Task to carry out -> Put every line of the rows, starting with the first one and going on through the line with "text_box 6 [822, 955, 893, 1029]", into a JSON list of strings with one string for each line. Leave out the blank lines.

Extracted entries ->
***

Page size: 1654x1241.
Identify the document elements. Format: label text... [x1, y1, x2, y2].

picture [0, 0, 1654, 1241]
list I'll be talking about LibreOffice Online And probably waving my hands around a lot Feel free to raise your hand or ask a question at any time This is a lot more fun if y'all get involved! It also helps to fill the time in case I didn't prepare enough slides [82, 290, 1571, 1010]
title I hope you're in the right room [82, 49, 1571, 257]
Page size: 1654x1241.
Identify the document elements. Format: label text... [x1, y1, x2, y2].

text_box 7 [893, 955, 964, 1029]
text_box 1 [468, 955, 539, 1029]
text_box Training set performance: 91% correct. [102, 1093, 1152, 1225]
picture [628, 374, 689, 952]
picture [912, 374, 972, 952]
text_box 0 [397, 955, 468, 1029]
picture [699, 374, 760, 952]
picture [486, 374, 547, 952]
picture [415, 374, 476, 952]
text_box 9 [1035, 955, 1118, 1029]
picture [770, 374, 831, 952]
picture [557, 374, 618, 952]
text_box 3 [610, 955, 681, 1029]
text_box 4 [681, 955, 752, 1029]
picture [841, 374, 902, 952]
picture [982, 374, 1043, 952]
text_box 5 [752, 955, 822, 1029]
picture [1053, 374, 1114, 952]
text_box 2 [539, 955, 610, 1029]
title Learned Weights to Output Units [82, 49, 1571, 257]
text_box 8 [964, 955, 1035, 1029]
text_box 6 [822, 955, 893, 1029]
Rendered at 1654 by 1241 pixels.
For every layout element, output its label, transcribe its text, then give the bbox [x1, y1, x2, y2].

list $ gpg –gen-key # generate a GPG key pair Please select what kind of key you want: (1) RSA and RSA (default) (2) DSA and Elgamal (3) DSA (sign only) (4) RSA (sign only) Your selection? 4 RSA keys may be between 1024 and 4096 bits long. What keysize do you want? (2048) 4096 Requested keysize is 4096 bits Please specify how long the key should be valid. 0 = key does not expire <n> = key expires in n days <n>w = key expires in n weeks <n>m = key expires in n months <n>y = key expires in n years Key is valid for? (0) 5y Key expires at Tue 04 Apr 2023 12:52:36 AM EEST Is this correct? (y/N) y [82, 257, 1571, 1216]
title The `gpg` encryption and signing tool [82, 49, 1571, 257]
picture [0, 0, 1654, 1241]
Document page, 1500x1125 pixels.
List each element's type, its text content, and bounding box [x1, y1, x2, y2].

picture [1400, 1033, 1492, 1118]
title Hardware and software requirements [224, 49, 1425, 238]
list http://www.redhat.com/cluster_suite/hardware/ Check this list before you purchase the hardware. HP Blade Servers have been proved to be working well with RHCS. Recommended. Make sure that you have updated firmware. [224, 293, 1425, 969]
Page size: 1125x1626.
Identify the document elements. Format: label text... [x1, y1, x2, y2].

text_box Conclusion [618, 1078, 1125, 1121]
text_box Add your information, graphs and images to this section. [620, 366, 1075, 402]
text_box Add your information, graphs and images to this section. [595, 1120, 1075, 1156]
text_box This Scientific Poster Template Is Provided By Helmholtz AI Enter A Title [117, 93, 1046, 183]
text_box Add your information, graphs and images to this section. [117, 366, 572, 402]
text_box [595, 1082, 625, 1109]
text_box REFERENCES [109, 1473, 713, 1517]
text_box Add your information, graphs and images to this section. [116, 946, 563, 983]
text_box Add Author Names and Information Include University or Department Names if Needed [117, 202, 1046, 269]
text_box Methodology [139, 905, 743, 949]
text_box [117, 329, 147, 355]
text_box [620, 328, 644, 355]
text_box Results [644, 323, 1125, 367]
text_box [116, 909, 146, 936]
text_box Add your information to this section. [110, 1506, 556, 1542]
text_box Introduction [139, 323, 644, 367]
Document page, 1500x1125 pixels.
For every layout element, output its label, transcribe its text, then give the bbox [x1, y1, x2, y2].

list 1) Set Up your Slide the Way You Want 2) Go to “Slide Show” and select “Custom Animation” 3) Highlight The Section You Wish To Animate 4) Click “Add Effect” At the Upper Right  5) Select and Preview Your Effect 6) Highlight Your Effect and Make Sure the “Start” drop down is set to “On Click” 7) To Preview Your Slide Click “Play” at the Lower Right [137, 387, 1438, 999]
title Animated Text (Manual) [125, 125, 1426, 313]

***

Task solution ->
[
  "Page size: 1654x1241.",
  "Identify the document elements. Format: label text... [x1, y1, x2, y2].",
  "picture [0, 0, 1654, 1241]",
  "list I'll be talking about LibreOffice Online And probably waving my hands around a lot Feel free to raise your hand or ask a question at any time This is a lot more fun if y'all get involved! It also helps to fill the time in case I didn't prepare enough slides [82, 290, 1571, 1010]",
  "title I hope you're in the right room [82, 49, 1571, 257]",
  "Page size: 1654x1241.",
  "Identify the document elements. Format: label text... [x1, y1, x2, y2].",
  "text_box 7 [893, 955, 964, 1029]",
  "text_box 1 [468, 955, 539, 1029]",
  "text_box Training set performance: 91% correct. [102, 1093, 1152, 1225]",
  "picture [628, 374, 689, 952]",
  "picture [912, 374, 972, 952]",
  "text_box 0 [397, 955, 468, 1029]",
  "picture [699, 374, 760, 952]",
  "picture [486, 374, 547, 952]",
  "picture [415, 374, 476, 952]",
  "text_box 9 [1035, 955, 1118, 1029]",
  "picture [770, 374, 831, 952]",
  "picture [557, 374, 618, 952]",
  "text_box 3 [610, 955, 681, 1029]",
  "text_box 4 [681, 955, 752, 1029]",
  "picture [841, 374, 902, 952]",
  "picture [982, 374, 1043, 952]",
  "text_box 5 [752, 955, 822, 1029]",
  "picture [1053, 374, 1114, 952]",
  "text_box 2 [539, 955, 610, 1029]",
  "title Learned Weights to Output Units [82, 49, 1571, 257]",
  "text_box 8 [964, 955, 1035, 1029]",
  "text_box 6 [822, 955, 893, 1029]"
]